The method of claim 7,
The similarity is
Corresponding to the Euclidean distance calculated by comparing respective elements of the first data and corresponding elements of the second data with respect to the first data and second data to be compared,
A method for evaluating the test fit of input data for neural networks.

A computer-readable recording medium containing a program for performing the method of claim 1.

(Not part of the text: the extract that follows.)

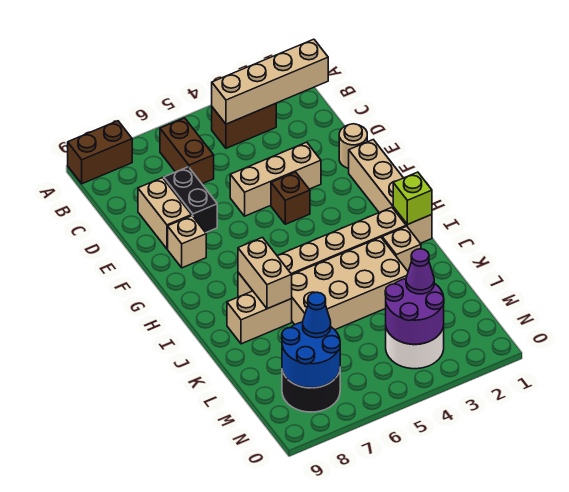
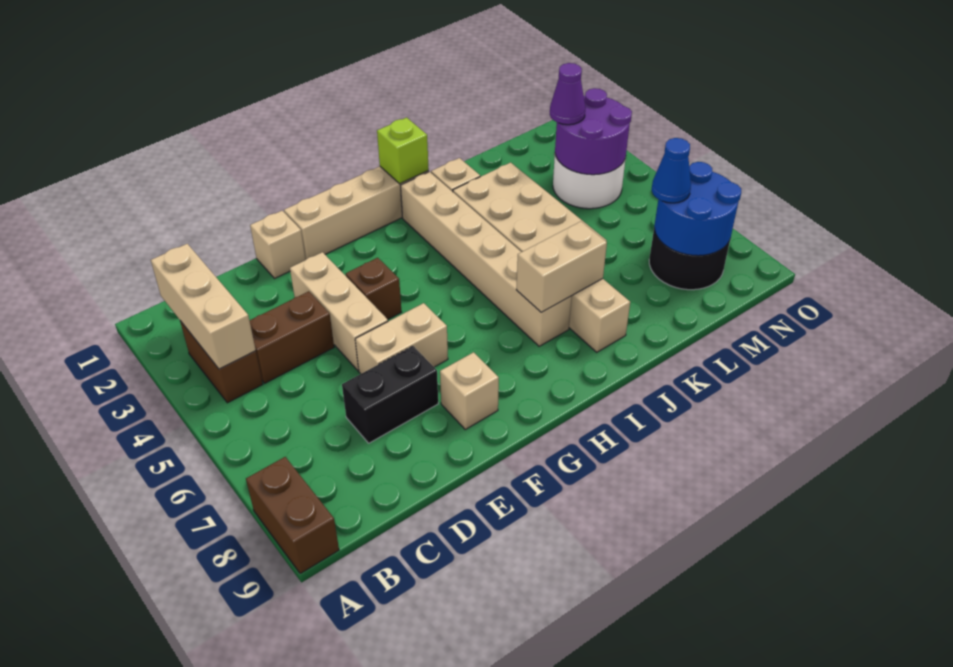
tan brick B1:B4 level 2 -> tan brick B2:B4 level 2
brown brick B6:C6 level 1 -> brown brick C4:D4 level 1
tan brick D8:E8 level 1 -> tan brick E6:F6 level 1
tan round brick E1 level 1 -> tan brick E1 level 1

In the test suitability evaluation device for input data for neural networks,
A memory in which a program is recorded; And
Processor that executes the above program
Including,
The above program,
Receiving the input data;
Acquiring an evaluation model corresponding to an output pattern of the neurons while the neural network is being trained, for each of the results inferred by the neural network including a plurality of neurons;
Inferring a first result from among the inferable results by applying the input data to the neural network;
Inferring a second result from among the inferable results based on the evaluation model and output patterns of the neurons in response to the input data; And
Evaluating the test suitability of the input data by comparing the first result and the second result
To do,
A device for evaluating the test suitability of input data for neural networks.

The method of claim 11,
Determining how well the neural network has learned based on the result of evaluating the test suitability
To do more,
A device for evaluating the test suitability of input data for neural networks.

The method of claim 11,
If the test suitability is less than a predetermined threshold value,
Obtaining a training set; And
Based on the acquired training set, retraining the neural network
To do more,
A device for evaluating the test suitability of input data for neural networks.

The method of claim 13,
Obtaining the learning set
Determining the training set such that at least some of the data included in the training set is associated with the input data
Containing,
A device for evaluating the test suitability of input data for neural networks.

The method of claim 11,
Inferring the first result
Obtaining a result output from the neural network in response to the input data
Containing,
A device for evaluating the test suitability of input data for neural networks.

The method of claim 11,
Inferring the second result
Determining where the output patterns of the neurons responding to the input data will be located on the probability density distribution based on a probability density distribution formed by data included in the evaluation model
Containing,
A device for evaluating the test suitability of input data for neural networks.

The method of claim 11,
Inferring the second result
Determining data having the highest similarity to an output pattern of the neurons responding to the input data among data included in the evaluation model; And
Determining a value corresponding to the output result when the neural network receives the data having the highest similarity as the second result
Containing,
A device for evaluating the test suitability of input data for neural networks.

The method of claim 17,
The similarity is
With respect to the first data and the second data to be compared, calculated by comparing each individual element of the first data and the corresponding element of the second data,
A device for evaluating the test suitability of input data for neural networks.

The method of claim 17,
The similarity is
Corresponding to the Euclidean distance calculated by comparing respective elements of the first data and corresponding elements of the second data with respect to the first data and second data to be compared,
A device for evaluating the test suitability of input data for neural networks.